_Problem requirements_: Copy each line of the data below in which the word "resolution" can be found.
::: Material shown
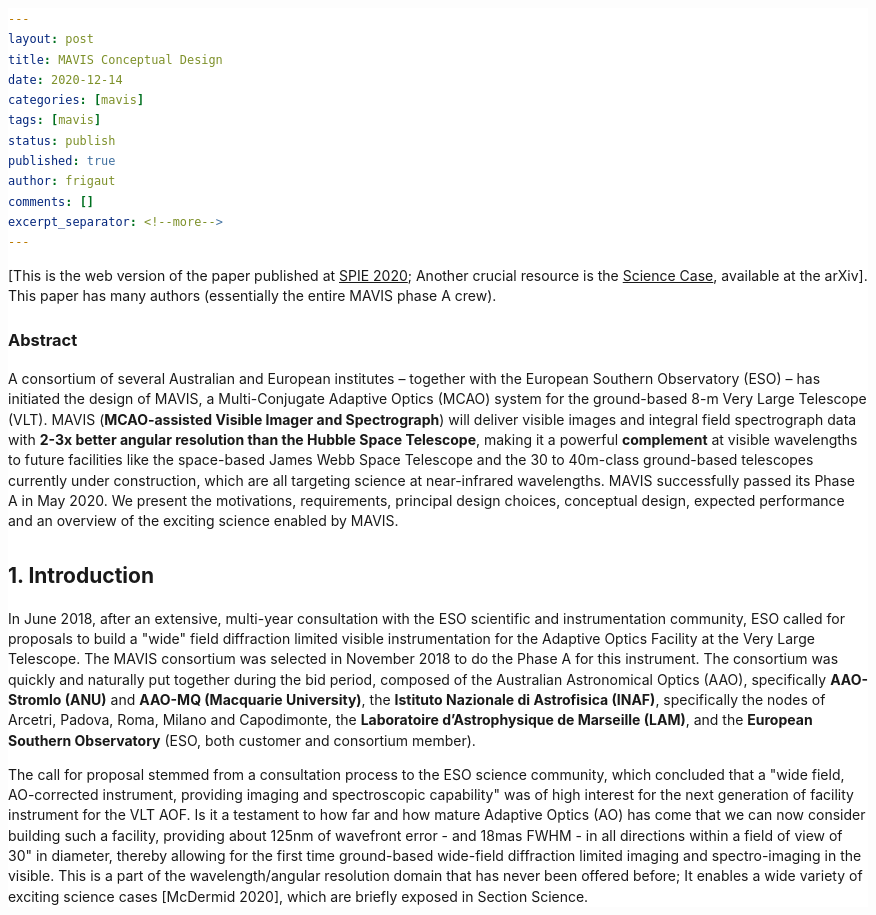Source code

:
 ```yaml
---
layout: post
title: MAVIS Conceptual Design
date: 2020-12-14
categories: [mavis]
tags: [mavis]
status: publish
published: true
author: frigaut
comments: []
excerpt_separator: <!--more-->
---
```


[This is the web version of the paper published at [SPIE 2020]({{site.baseurl}}/assets/pdfs/Rigaut-mavis-phasea-spie2020.pdf); Another crucial resource is the [Science Case](https://arxiv.org/abs/2009.09242), available at the arXiv]. This paper has many authors (essentially the entire MAVIS phase A crew).


### Abstract
A consortium of several Australian and European institutes – together with the European Southern Observatory (ESO) – has initiated the design of MAVIS, a Multi-Conjugate Adaptive Optics (MCAO) system for the ground-based 8-m Very Large Telescope (VLT). MAVIS (**MCAO-assisted Visible Imager and Spectrograph**) will deliver visible images and integral field spectrograph data with **2-3x better angular resolution than the Hubble Space Telescope**, making it a powerful **complement** at visible wavelengths to future facilities like the space-based James Webb Space Telescope and the 30 to 40m-class ground-based telescopes currently under construction, which are all targeting science at near-infrared wavelengths. MAVIS successfully passed its Phase A in May 2020. We present the motivations, requirements, principal design choices, conceptual design, expected performance and an overview of the exciting science enabled by MAVIS.


## 1. Introduction

In June 2018, after an extensive, multi-year consultation with the ESO scientific and instrumentation community, ESO called for proposals to build a "wide" field diffraction limited visible instrumentation for the Adaptive Optics Facility at the Very Large Telescope. The MAVIS consortium was selected in November 2018 to do the Phase A for this instrument. The consortium was quickly and naturally put together during the bid period, composed of the Australian Astronomical Optics (AAO), specifically **AAO-Stromlo (ANU)** and **AAO-MQ (Macquarie University)**, the **Istituto Nazionale di Astrofisica (INAF)**, specifically the nodes of Arcetri, Padova, Roma, Milano and Capodimonte, the **Laboratoire d’Astrophysique de Marseille (LAM)**, and the **European Southern Observatory** (ESO, both customer and consortium member).

The call for proposal stemmed from a consultation process to the ESO science community, which concluded that a "wide field, AO-corrected instrument, providing imaging and spectroscopic capability" was of high interest for the next generation of facility instrument for the VLT AOF. Is it a testament to how far and how mature Adaptive Optics (AO) has come that we can now consider building such a facility, providing about 125nm of wavefront error - and 18mas FWHM - in all directions within a field of view of 30" in diameter, thereby allowing for the first time ground-based wide-field diffraction limited imaging and spectro-imaging in the visible. This is a part of the wavelength/angular resolution domain that has never been offered before; It enables a wide variety of exciting science cases [McDermid 2020], which are briefly exposed in Section Science.
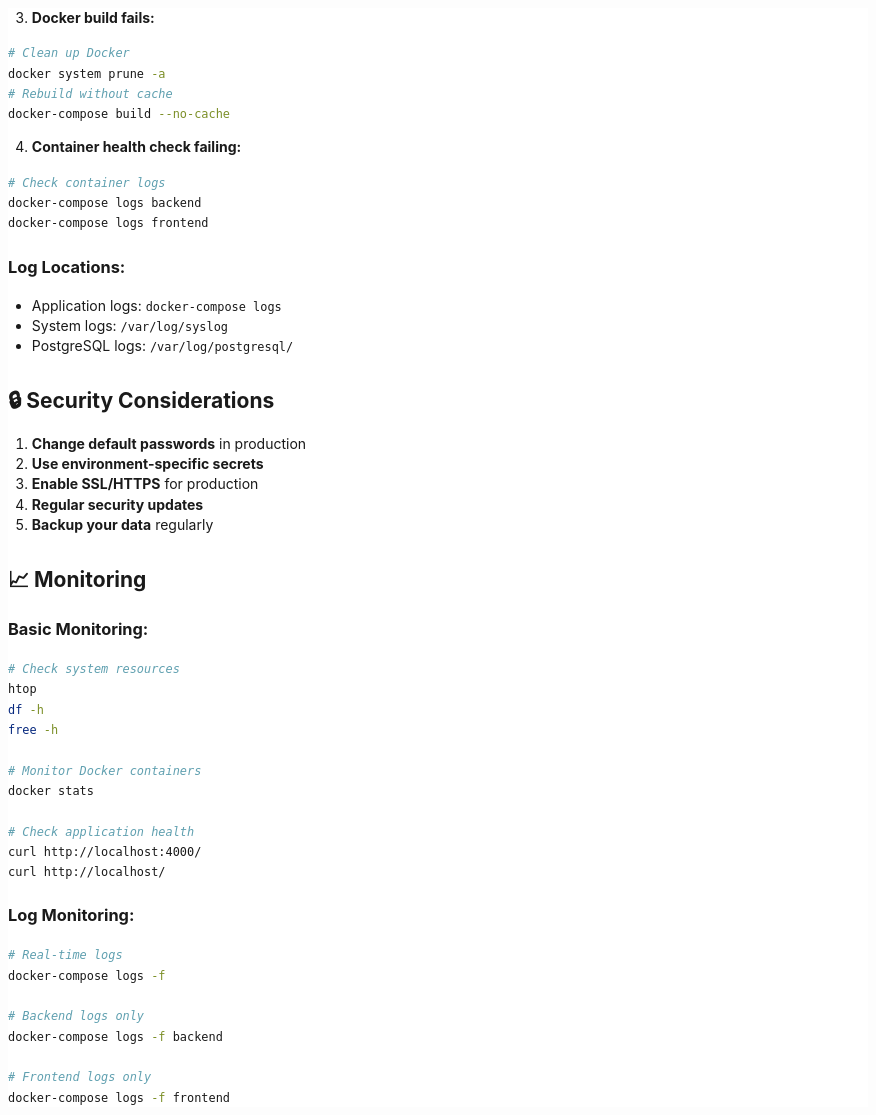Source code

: 3. **Docker build fails:**
```bash
# Clean up Docker
docker system prune -a
# Rebuild without cache
docker-compose build --no-cache
```

4. **Container health check failing:**
```bash
# Check container logs
docker-compose logs backend
docker-compose logs frontend
```

### Log Locations:
- Application logs: `docker-compose logs`
- System logs: `/var/log/syslog`
- PostgreSQL logs: `/var/log/postgresql/`

## 🔒 Security Considerations

1. **Change default passwords** in production
2. **Use environment-specific secrets**
3. **Enable SSL/HTTPS** for production
4. **Regular security updates**
5. **Backup your data** regularly

## 📈 Monitoring

### Basic Monitoring:
```bash
# Check system resources
htop
df -h
free -h

# Monitor Docker containers
docker stats

# Check application health
curl http://localhost:4000/
curl http://localhost/
```

### Log Monitoring:
```bash
# Real-time logs
docker-compose logs -f

# Backend logs only
docker-compose logs -f backend

# Frontend logs only
docker-compose logs -f frontend
```
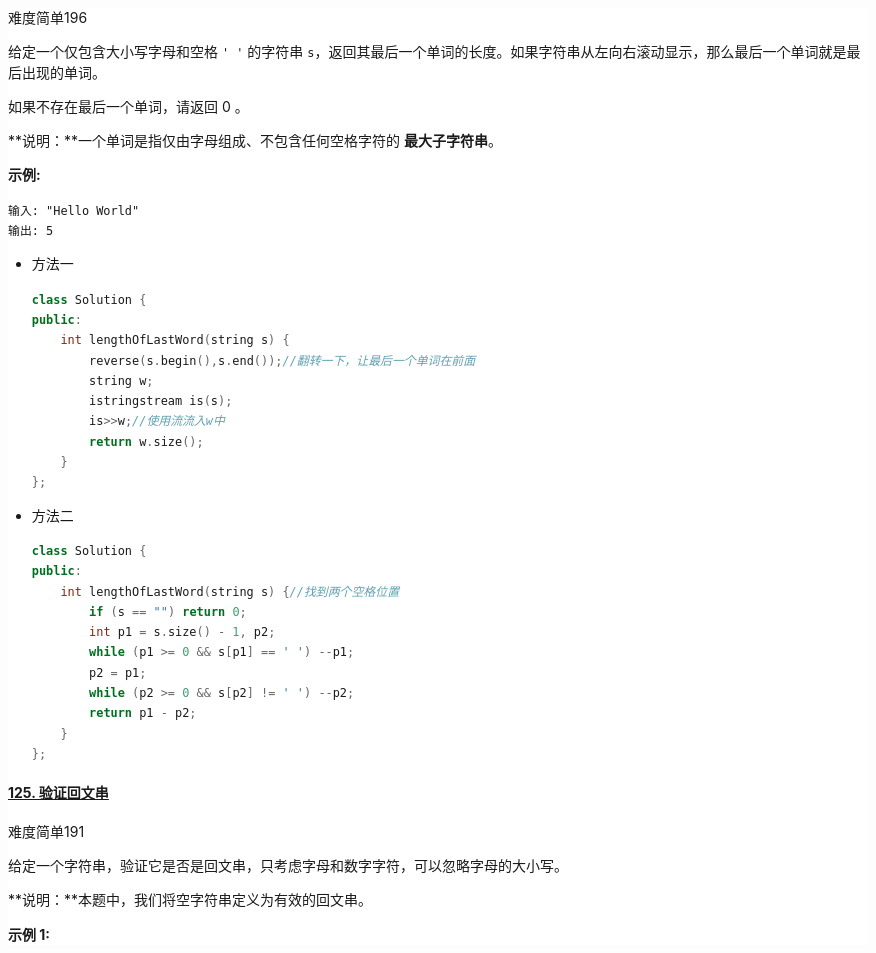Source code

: 难度简单196

给定一个仅包含大小写字母和空格 `' '` 的字符串 `s`，返回其最后一个单词的长度。如果字符串从左向右滚动显示，那么最后一个单词就是最后出现的单词。

如果不存在最后一个单词，请返回 0 。

**说明：**一个单词是指仅由字母组成、不包含任何空格字符的 **最大子字符串**。

 

**示例:**

```
输入: "Hello World"
输出: 5
```

* 方法一

  ```cpp
  class Solution {
  public:
      int lengthOfLastWord(string s) {
          reverse(s.begin(),s.end());//翻转一下，让最后一个单词在前面
          string w;
          istringstream is(s);
          is>>w;//使用流流入w中
          return w.size();
      }
  };
  ```

* 方法二

  ```cpp
  class Solution {
  public:
      int lengthOfLastWord(string s) {//找到两个空格位置
          if (s == "") return 0;
          int p1 = s.size() - 1, p2;
          while (p1 >= 0 && s[p1] == ' ') --p1;
          p2 = p1;
          while (p2 >= 0 && s[p2] != ' ') --p2;
          return p1 - p2;
      }
  };
  ```

  

#### [125. 验证回文串](https://leetcode-cn.com/problems/valid-palindrome/)

难度简单191

给定一个字符串，验证它是否是回文串，只考虑字母和数字字符，可以忽略字母的大小写。

**说明：**本题中，我们将空字符串定义为有效的回文串。

**示例 1:**
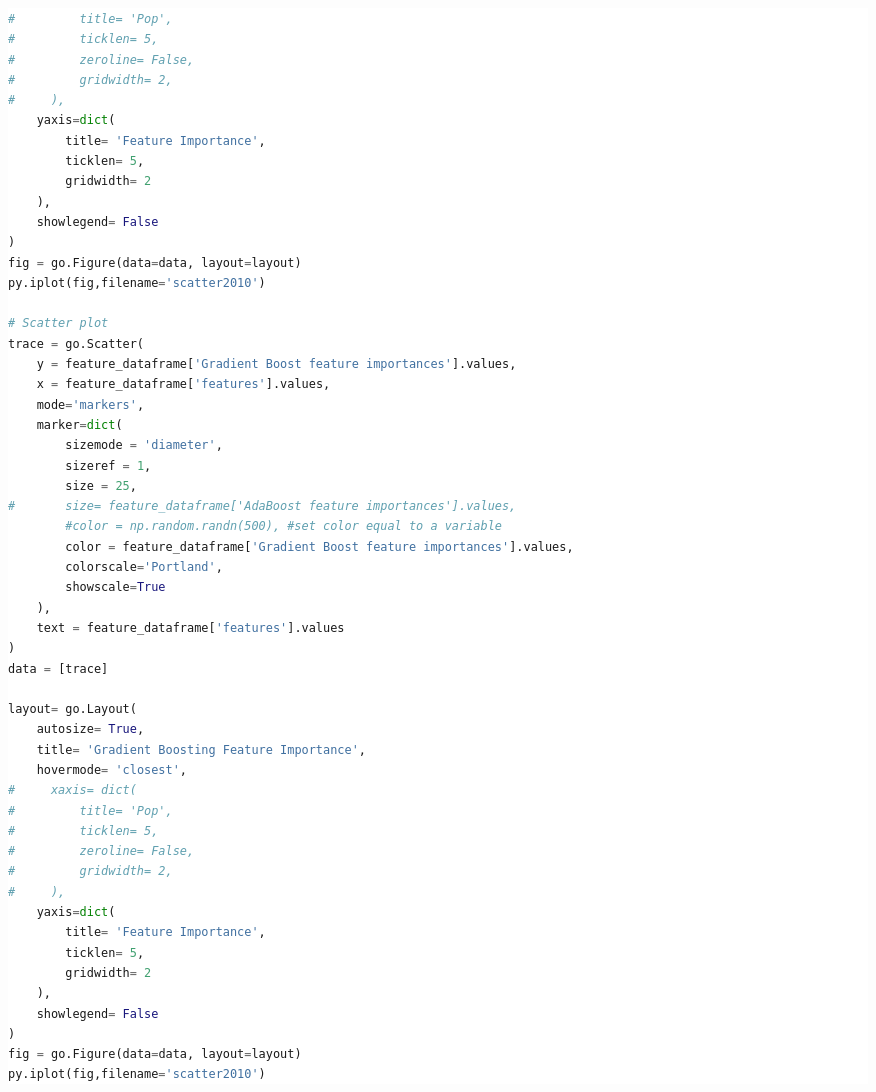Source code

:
 ```python
#         title= 'Pop',
#         ticklen= 5,
#         zeroline= False,
#         gridwidth= 2,
#     ),
    yaxis=dict(
        title= 'Feature Importance',
        ticklen= 5,
        gridwidth= 2
    ),
    showlegend= False
)
fig = go.Figure(data=data, layout=layout)
py.iplot(fig,filename='scatter2010')

# Scatter plot 
trace = go.Scatter(
    y = feature_dataframe['Gradient Boost feature importances'].values,
    x = feature_dataframe['features'].values,
    mode='markers',
    marker=dict(
        sizemode = 'diameter',
        sizeref = 1,
        size = 25,
#       size= feature_dataframe['AdaBoost feature importances'].values,
        #color = np.random.randn(500), #set color equal to a variable
        color = feature_dataframe['Gradient Boost feature importances'].values,
        colorscale='Portland',
        showscale=True
    ),
    text = feature_dataframe['features'].values
)
data = [trace]

layout= go.Layout(
    autosize= True,
    title= 'Gradient Boosting Feature Importance',
    hovermode= 'closest',
#     xaxis= dict(
#         title= 'Pop',
#         ticklen= 5,
#         zeroline= False,
#         gridwidth= 2,
#     ),
    yaxis=dict(
        title= 'Feature Importance',
        ticklen= 5,
        gridwidth= 2
    ),
    showlegend= False
)
fig = go.Figure(data=data, layout=layout)
py.iplot(fig,filename='scatter2010')
```
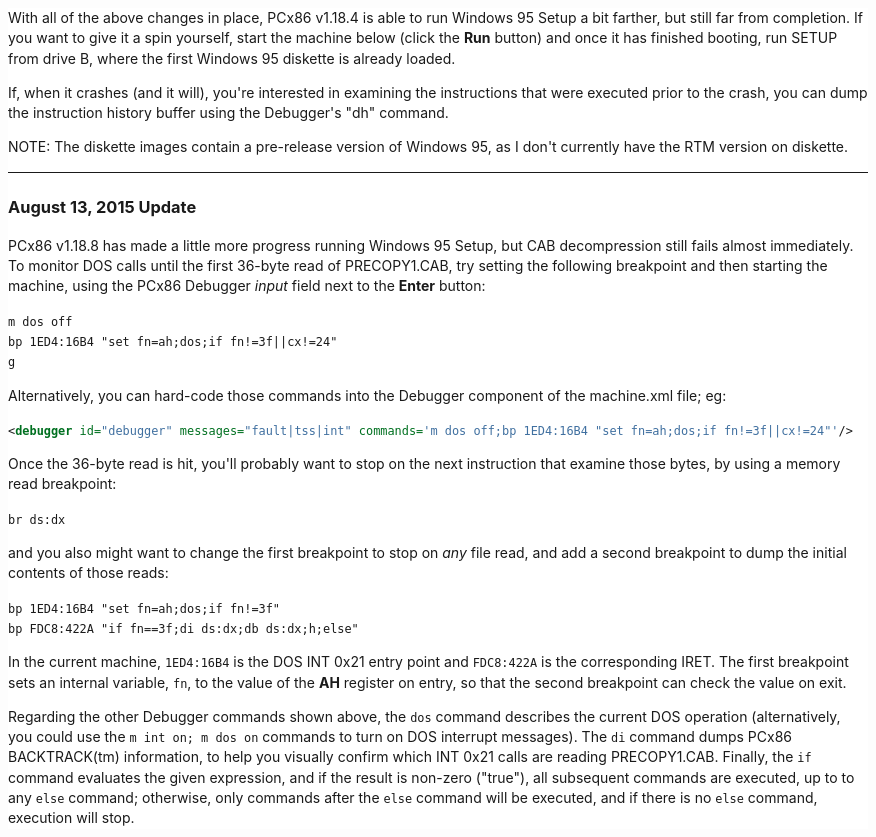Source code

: With all of the above changes in place, PCx86 v1.18.4 is able to run Windows 95 Setup a bit farther, but still far from
completion.  If you want to give it a spin yourself, start the machine below (click the **Run** button) and once it has
finished booting, run SETUP from drive B, where the first Windows 95 diskette is already loaded.

If, when it crashes (and it will), you're interested in examining the instructions that were executed prior to the
crash, you can dump the instruction history buffer using the Debugger's "dh" command.

NOTE: The diskette images contain a pre-release version of Windows 95, as I don't currently have the RTM version on
diskette.

---

### August 13, 2015 Update

PCx86 v1.18.8 has made a little more progress running Windows 95 Setup, but CAB decompression still fails almost
immediately.  To monitor DOS calls until the first 36-byte read of PRECOPY1.CAB, try setting the following
breakpoint and then starting the machine, using the PCx86 Debugger *input* field next to the **Enter** button:

	m dos off
	bp 1ED4:16B4 "set fn=ah;dos;if fn!=3f||cx!=24"
	g

Alternatively, you can hard-code those commands into the Debugger component of the machine.xml file; eg:

```xml
<debugger id="debugger" messages="fault|tss|int" commands='m dos off;bp 1ED4:16B4 "set fn=ah;dos;if fn!=3f||cx!=24"'/>
```

Once the 36-byte read is hit, you'll probably want to stop on the next instruction that examine those bytes,
by using a memory read breakpoint:

	br ds:dx
	
and you also might want to change the first breakpoint to stop on *any* file read, and add a second breakpoint
to dump the initial contents of those reads:

	bp 1ED4:16B4 "set fn=ah;dos;if fn!=3f"
	bp FDC8:422A "if fn==3f;di ds:dx;db ds:dx;h;else"

In the current machine, `1ED4:16B4` is the DOS INT 0x21 entry point and `FDC8:422A` is the corresponding IRET.
The first breakpoint sets an internal variable, `fn`, to the value of the **AH** register on entry, so that the
second breakpoint can check the value on exit.

Regarding the other Debugger commands shown above, the `dos` command describes the current DOS operation
(alternatively, you could use the `m int on; m dos on` commands to turn on DOS interrupt messages).  The `di`
command dumps PCx86 BACKTRACK(tm) information, to help you visually confirm which INT 0x21 calls are reading
PRECOPY1.CAB.  Finally, the `if` command evaluates the given expression, and if the result is non-zero ("true"),
all subsequent commands are executed, up to to any `else` command; otherwise, only commands after the `else`
command will be executed, and if there is no `else` command, execution will stop.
::::::
_Answer to the problem_:
A consortium of several Australian and European institutes – together with the European Southern Observatory (ESO) – has initiated the design of MAVIS, a Multi-Conjugate Adaptive Optics (MCAO) system for the ground-based 8-m Very Large Telescope (VLT). MAVIS (**MCAO-assisted Visible Imager and Spectrograph**) will deliver visible images and integral field spectrograph data with **2-3x better angular resolution than the Hubble Space Telescope**, making it a powerful **complement** at visible wavelengths to future facilities like the space-based James Webb Space Telescope and the 30 to 40m-class ground-based telescopes currently under construction, which are all targeting science at near-infrared wavelengths. MAVIS successfully passed its Phase A in May 2020. We present the motivations, requirements, principal design choices, conceptual design, expected performance and an overview of the exciting science enabled by MAVIS.
The call for proposal stemmed from a consultation process to the ESO science community, which concluded that a "wide field, AO-corrected instrument, providing imaging and spectroscopic capability" was of high interest for the next generation of facility instrument for the VLT AOF. Is it a testament to how far and how mature Adaptive Optics (AO) has come that we can now consider building such a facility, providing about 125nm of wavefront error - and 18mas FWHM - in all directions within a field of view of 30" in diameter, thereby allowing for the first time ground-based wide-field diffraction limited imaging and spectro-imaging in the visible. This is a part of the wavelength/angular resolution domain that has never been offered before; It enables a wide variety of exciting science cases [McDermid 2020], which are briefly exposed in Section Science.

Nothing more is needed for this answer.